カリブ海の島国バルバドスのブッシー・パーク・サーキット
カリブ海の島国バルバドスのブッシー・パーク・サーキット

 サーキットを私と一緒に見ているもうひとりのイギリス人は、ドバイ・オートドロームの設計者であることがわかった。

 彼はコースをFIA国際自動車連盟の基準に適応させるための改修を依頼されたのだ。私たちは非常に仲良くやっており、地元の人間のほとんどは良い意味でクレイジーだということで意見が一致した。

 ブッシー・パークのコースを見た後、私たちはもうひとつのコースであるボークルーズ・レースウェイに行った。

 もともとはスプリントラリーの会場として建設されたのだが、オーナーはコースをモーターレース用にも改修したがっていた。可能ならばNASCARのショートトラックにしてアメリカやヨーロッパのレーサーたちを引き付けたいということだった。

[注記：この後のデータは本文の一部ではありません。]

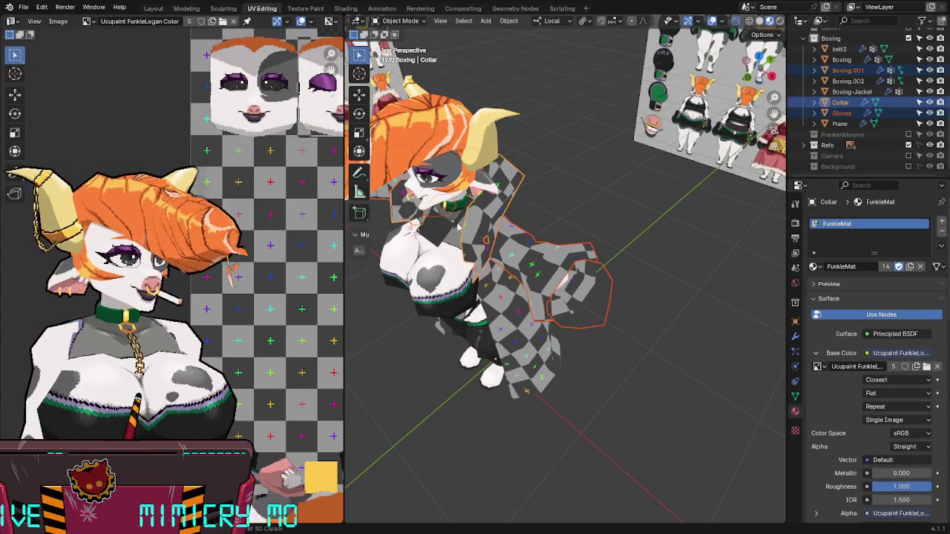
{"action": "left_click", "coordinate": [467, 301], "text": "shift"}
{"action": "left_click", "coordinate": [494, 307], "text": "shift"}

 両方のトラックを見ている間、非常に暑い日だったが飲み水がなかった。しかし冷たいビールだけは終わることなく出てきたのだった!私は夜に海岸沿いのバーでレースプロモーターたちと会う約束をし、ホテルで短い休息をとった。

 約束の時間まで2時間の余裕があったが、あまりやることもなかったので、そのバーへ行ってみることにした。ホテルを歩いて出てタクシーに乗り、バーに向かった。タクシー運転手が私に話し始めた。

 彼のなまりがとても強いので理解するのに苦労したが、彼が私に「WRCはスーパー2000のレギュレーションを採用すると思いますか?」と尋ねていることがわかった。

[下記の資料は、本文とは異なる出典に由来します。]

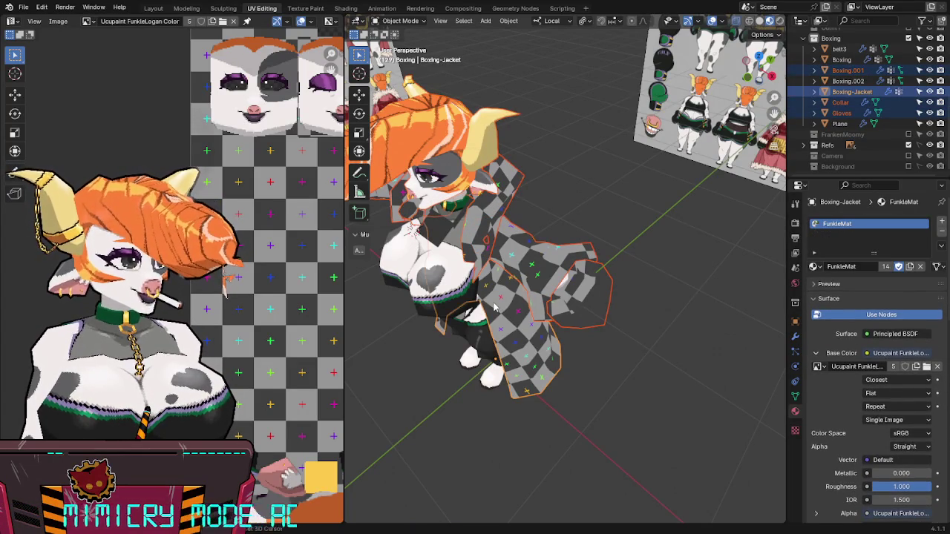
{"action": "key", "text": "Tab"}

 そのような質問をされてとても驚いたが、タクシー運転手にとってこれは普通の会話のようだった。

 バーに着くと、私はカクテルを注文した。天気が良く、私は海を眺め、新聞を手に取って読んだ。

 一面には地元のレーサーのひとりのマシンの大きな写真が載っていた。小さなイベントだと思っていたが、全国紙にこれほど大きく取り上げられていることにまた驚いた。

 レースプロモーターのビジー・ウイリアムズがバーに到着したので、私はタクシー運転手のことを話し、新聞を見せた。彼は笑って、バルバドスではモータースポーツが最も人気のあるスポーツなのだと説明した。

 実際に国中がモータースポーツに夢中になっており、ブッシー・パークでのレースデーには2万から2万5千人の観客の入りが予想されるという。それはバルバドス全人口のざっと10パーセントにあたる。

 もし日本の人口の10パーセントが富士スピードウェイにレースを観に行ったら、1260万人の人出になってしまう!私は驚愕した。

 この風変わりな小さな島でモータースポーツがそれほど人気だとは思えなかったが、私はレースデーの朝にそれが真実であることに気付かされた。

 私はバルバドス時間の午前9時に始まるF1イタリアGPを観たかったのだが、ホテルの部屋のテレビでは放送しているチャンネルがなかった。そこで午前8時に起きて、イギリス人のサーキットデザイナーと一緒に近くのスポーツバーまで歩いて行った。そこならレースを観られると言われたのだ。

 私たちが到着すると、バーに入ろうとする人々の非常に長い列があったが、幸いにもその先頭に行くよう手招きされた。

 おそらく500〜600人の人たちがバーに入るのを待っていた。そして誰もが何かしらのF1のウエアを着ていた。バーのなかはファンで賑わっていた。